--- Выбранный отрывок ---
В Харькове жило много папиной родни: тети, дяди, двоюродные и троюродные братья и сестры с детьми, внуками. Время от времени родственники собирались с угощением или на чаепитие. У нас были один раз. Видимо, материально было туго. Однажды в харьковский период у меня была елка, приходили девочки — мои гости и бабушка Валя. Первая моя елка была в Кирове в 1935 году, когда партия и правительство разрешили праздновать. И тоже с бабушкой Валей, мы с ней сами делали игрушки. А вот цепями запрещалось украшать елку с точки зрения сталинской идеологии. И не вешали цепи, боялись.
В какой-то степени в это время я была заброшенным ребенком. Мама вечерами часто работала, а про папу я вообще ничего не помню. Около школы был сквер, в котором я ходила на лыжах и приходила домой по пояс мокрая. Это никого не интересовало. Родителей не было, бабушка Оля меня вообще не замечала. Около бабушки Вали был длинный Чернышевский спуск, на котором вместе с машинами мы, ребятня, катались на санках. Сколько раз я выскальзывала прямо из-под колес машины! Нечасто, но бывало, наверное, когда появлялись деньги, бабушка Валя водила меня в хороший ресторан внизу Сумской и угощала пирожным и кофе с молоком
Начиная с 4 класса по всем предметам были экзамены. Очень хорошо помню, как на консультации во время экзаменов в 5 классе, т. е. в мае 1941 года, Валя Миролюбская, толстенькая конопатая моя соклассница, дочка кадрового военного (тогда не было офицеров, а были командиры) говорила, что скоро начнется война. 22 июня 1941 года мы с мамой стояли в очереди за керосином, из большого рупора на столбе услыхали Молотова. Сразу пошли домой.
---
### Выполните задания
- 1) Обновите фрагмент отрывка, который открывается словами «В Харькове жило» и заканчивается словами «вешали цепи, боялись.»: приведите его заново, заменив «чаепитие» на «ужин».
- 2) Где, согласно отрывку, 22 июня 1941 года услышали выступление Молотова?
Для работы пользуйтесь только отрывком.
--- Представленные данные ---
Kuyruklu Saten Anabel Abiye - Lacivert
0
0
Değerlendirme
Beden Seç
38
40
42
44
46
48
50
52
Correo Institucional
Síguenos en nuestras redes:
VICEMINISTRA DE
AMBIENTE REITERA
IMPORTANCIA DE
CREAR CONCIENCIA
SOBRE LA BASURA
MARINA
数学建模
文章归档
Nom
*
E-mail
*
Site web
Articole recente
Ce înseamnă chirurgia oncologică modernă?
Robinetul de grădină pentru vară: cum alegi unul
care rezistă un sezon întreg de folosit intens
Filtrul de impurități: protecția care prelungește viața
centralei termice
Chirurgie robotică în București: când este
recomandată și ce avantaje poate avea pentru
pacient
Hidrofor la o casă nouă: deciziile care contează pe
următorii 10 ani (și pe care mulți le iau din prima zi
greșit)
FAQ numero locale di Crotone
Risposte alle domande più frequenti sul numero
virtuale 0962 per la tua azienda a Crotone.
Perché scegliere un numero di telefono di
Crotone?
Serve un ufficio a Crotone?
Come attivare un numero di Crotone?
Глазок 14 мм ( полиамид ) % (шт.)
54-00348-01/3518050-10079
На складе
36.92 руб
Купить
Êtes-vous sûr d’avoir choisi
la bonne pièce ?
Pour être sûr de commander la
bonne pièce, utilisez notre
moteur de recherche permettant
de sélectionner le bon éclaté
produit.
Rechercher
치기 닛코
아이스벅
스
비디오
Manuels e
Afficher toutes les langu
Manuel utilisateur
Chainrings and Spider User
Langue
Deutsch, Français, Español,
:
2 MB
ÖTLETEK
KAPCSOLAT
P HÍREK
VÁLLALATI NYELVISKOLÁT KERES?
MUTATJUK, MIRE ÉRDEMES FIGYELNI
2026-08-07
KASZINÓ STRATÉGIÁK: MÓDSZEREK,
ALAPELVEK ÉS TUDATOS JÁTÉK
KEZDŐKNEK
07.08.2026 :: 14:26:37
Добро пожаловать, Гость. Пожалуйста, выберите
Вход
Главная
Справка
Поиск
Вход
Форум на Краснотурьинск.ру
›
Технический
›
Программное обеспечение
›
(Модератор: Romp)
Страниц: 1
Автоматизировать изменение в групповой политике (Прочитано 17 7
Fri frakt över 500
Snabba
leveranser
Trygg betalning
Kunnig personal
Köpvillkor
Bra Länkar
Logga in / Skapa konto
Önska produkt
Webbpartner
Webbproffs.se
---
### Ваши ответы
- 1)
В Харькове жило много папиной родни: тети, дяди, двоюродные и троюродные братья и сестры с детьми, внуками. Время от времени родственники собирались с угощением или на ужин. У нас были один раз. Видимо, материально было туго. Однажды в харьковский период у меня была елка, приходили девочки — мои гости и бабушка Валя. Первая моя елка была в Кирове в 1935 году, когда партия и правительство разрешили праздновать. И тоже с бабушкой Валей, мы с ней сами делали игрушки. А вот цепями запрещалось украшать елку с точки зрения сталинской идеологии. И не вешали цепи, боялись.

- 2) В очереди за керосином, из большого рупора на столбе.